GRAND RAPIDS — State and local housing leaders are beginning to collaborate on ways to accomplish goals established in Gov. Gretchen Whitmer’s Statewide Housing Plan.
Officials from the Michigan State Housing Development Authority (MSHDA) met with local leaders in downtown Grand Rapids on Tuesday to begin strategizing around the Statewide Housing Plan, a five-year initiative that Whitmer announced last year to address the state’s housing shortage.
Tuesday’s meeting was one of 15 regional meetings that MSHDA is facilitating across the state. MSHDA divided the state into 15 regions that will each choose an organization to lead the local implementation of statewide goals and strategies, which include creating or rehabilitating 75,000 housing units that range in affordability and housing type. Reducing equity gaps in housing, reducing homelessness and increasing home energy efficiency are also among the statewide housing goals.
Gary Heidel, a MSHDA adviser who previously served for several years as the agency’s acting executive director, emphasized that the housing crisis will be solved by adding more housing stock and improving existing units. He praised lawmakers and the Whitmer administration for prioritizing “unprecedented” spending on various housing initiatives.
“One of the things that’s really helped a lot is the amount of resources the governor and legislature have put into housing, and it’s unprecedented,” Heidel said. “I’ve been around state housing strategies for three decades and we’ve never had anything like this. This really does give us an opportunity to really put a dent in this problem.”
‘Laying the groundwork’
About 80 people from various nonprofits, local governments and businesses gathered at the Grand Rapids Area Chamber of Commerce offices on Tuesday for the regional kickoff meeting. Officials from MSHDA and Michigan State University Extension led a series of exercises to gather information on how all of the regional organizations could effectively work together on their housing goals as well as strategies in the Statewide Housing Plan.
“We’re a diverse state, it’s not one size fits all,” said Karen Gagnon, policy adviser at MSHDA. “We want all of this work to be institutionalized and continue on in the future, regardless of who is governor. This meeting is about laying the groundwork. Not everybody who needs to be in this room is in this room right now.”
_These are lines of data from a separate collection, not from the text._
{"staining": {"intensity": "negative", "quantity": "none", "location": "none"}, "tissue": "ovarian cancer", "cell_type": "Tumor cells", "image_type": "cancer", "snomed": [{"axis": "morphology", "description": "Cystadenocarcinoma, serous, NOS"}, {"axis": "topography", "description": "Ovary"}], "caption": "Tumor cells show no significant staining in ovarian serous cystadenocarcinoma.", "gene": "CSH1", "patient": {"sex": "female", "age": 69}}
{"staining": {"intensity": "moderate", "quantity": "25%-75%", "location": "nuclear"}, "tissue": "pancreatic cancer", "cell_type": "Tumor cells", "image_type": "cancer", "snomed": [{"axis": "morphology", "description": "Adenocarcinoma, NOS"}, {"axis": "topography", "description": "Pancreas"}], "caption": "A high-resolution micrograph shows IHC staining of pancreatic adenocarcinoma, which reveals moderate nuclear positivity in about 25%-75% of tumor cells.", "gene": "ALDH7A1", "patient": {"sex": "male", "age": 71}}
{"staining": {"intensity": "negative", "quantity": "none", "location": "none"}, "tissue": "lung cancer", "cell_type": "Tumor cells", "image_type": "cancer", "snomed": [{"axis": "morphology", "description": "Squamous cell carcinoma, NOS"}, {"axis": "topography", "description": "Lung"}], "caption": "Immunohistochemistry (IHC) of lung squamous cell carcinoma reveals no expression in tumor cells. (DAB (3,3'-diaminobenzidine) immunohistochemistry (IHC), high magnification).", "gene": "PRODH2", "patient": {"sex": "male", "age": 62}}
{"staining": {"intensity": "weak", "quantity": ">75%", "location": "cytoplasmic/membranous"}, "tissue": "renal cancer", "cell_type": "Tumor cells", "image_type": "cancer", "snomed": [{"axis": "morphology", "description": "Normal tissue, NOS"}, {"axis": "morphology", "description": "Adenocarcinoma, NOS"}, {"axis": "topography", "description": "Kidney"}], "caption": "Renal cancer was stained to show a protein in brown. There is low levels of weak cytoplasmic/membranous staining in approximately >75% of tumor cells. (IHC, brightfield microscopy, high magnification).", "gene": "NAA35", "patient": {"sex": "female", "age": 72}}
Brooke Oosterman, director of policy and communications at Housing Next, called the regional approach to statewide goals a “unique opportunity.”
“And we already have so many incredible things happening in the region, so we kind of already have the foundation,” Oosterman said. “That can continue to be strengthened, but we’re already doing amazing things. This is an opportunity to start not from square one, but to accelerate the collaboration that has existed here for years.”
Gagnon said MSHDA’s two-year process of compiling the Statewide Housing Plan lacked any sort of template because it was the first plan of its kind, though state officials did examine the work of local groups like Housing Next and Traverse City-based Housing North on educating and advocating for affordability.
“No other states are doing this on the level we’re doing it,” Gagnon said.
Housing Next plans to apply to be the lead organization for the West Michigan region, Oosterman said. The West Michigan Housing Partnership region comprises 13 counties: Allegan, Barry, Ionia, Kent, Lake, Mason, Mecosta, Montcalm, Muskegon, Newaygo, Oceana, Osceola and Ottawa.
“We are an organization with regional partnerships, but we don’t currently represent the whole region, so that would require an expansion of Housing Next, but we are already working in a lot of the areas in the region,” Oosterman said. “That could be a really good opportunity for us to be a lead or co-leader and make sure we look at what other entities we need to involve.”
Each of the 15 regional housing partnership lead organizations will receive a $75,000 grant from the state to organize and facilitate community meetings, provide updates to the region and create an action plan, Gagnon said. The organizations will go through an orientation process with the state and provide action plans by the fall of this year, and report their progress on a quarterly basis.
“Whoever serves as the lead entity needs to be able to effectively engage multiple sectors to have everyone align behind this plan, because it’s the only way we’ll see a different outcome than we’ve seen in years past,” Oosterman said. “If we’re the best fit, we would love to be able to do that for this region and would commit to engaging cross-sector and collaboratively with our partners. We would love that opportunity but we also recognize there are a lot of incredible organizations in the room today.”